I hardly know of a single example of folks not paying "more than the usual attention to the things heard" than this particular example. Like the Jews, that Samaritan woman to whom Jesus spoke in John's gospel (at John 4:6-26) also believed in the Torah, and she thought you knew who Jehovah was, but her knowledge of God was incomplete, partial, even distorted, for her knowledge of God was based solely on the first five books of the Bible that Moses wrote when God had made known so much more known about Himself since those five books, which made her worship of Jehovah God unacceptable, which is what Jesus was telling her when he told her, "You worship what you do not know."
@The Finger mentioned how his father had frequently given a public talk regarding Bible chronology that "didn't sound like speculation more like evidence" to him, so there's probably no better example. What is true is that Jehovah's Witnesses have been able to calculate the number of years that mankind has been on the earth, which has no effect whatsoever on the age of the earth which geologists believe to be some 4.5682 billion years old (and the universe some 13.7 billion years), none of which facts are in conflict with the Bible at all.
While many Jehovah's Witnesses continue to believe and dogmatically teach a 7,000-year creative day and a 49,000-year creative week, this is not what Jehovah's Witnesses believe, and should not be what any of Jehovah's Witnesses in 2011 are teaching others. We must pay attention to the things heard by us and abandon what former doctrinal beliefs we may have had to embrace the truth as it becomes apparent to us.

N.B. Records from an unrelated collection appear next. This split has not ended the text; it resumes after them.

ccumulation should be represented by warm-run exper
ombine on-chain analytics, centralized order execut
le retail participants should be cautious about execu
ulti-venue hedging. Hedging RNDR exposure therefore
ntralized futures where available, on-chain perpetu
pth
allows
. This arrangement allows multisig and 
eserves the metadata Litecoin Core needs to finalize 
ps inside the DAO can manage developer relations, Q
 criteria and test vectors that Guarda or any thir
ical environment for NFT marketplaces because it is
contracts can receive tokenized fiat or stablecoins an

If we disagree with something that we are taught, we should make sure whenever it is that we are teaching others what we believe that we do not teach others according to what things we believe to be true as well, for unity of purpose requires that Jehovah's Witnesses "speak in agreement" (1 Corinthians 1:10) and teach the same things. If anyone should have a different view, it's ok to share this different viewpoint with one's own family members as long as they are informed that this is one's own viewpoint and not what Jehovah's Witnesses officially teach, for it is our endeavor to "keep from becoming causes for stumbling ... to the congregation of God." (1 Corinthians 10:32)
To one of the questions that he asked me toward the end of his post, @The Finger wrote:
Are you suggesting we may have thousands of years to go until the end (Armageddon)?
I hardly know no better way to answer his question that to quote Jesus' words at Matthew 24:36: "Concerning that day and hour nobody knows, neither the angels of the heavens nor the Son, but only the Father."
I don't know that you would be any different than many folks that either were and still are Jehovah's Witnesses, who did "not hold fast to [the] incorrect view. " This isn't about speaking any "incorrect view as being true," but not stumbling others by teaching your own views which are not being officially taught by Jehovah's Witnesses without telling whoever it is you are telling these things what you are doing. It may go completely against your conscience to believe one thing and teach another, but no one ought to be asking you to do anything against your own conscience.
The point is not to claim to be teaching what Jehovah's Witnesses are teaching while teaching something else altogether than what Jehovah's Witnesses are officially teaching others. This last is the very definition of apostasy.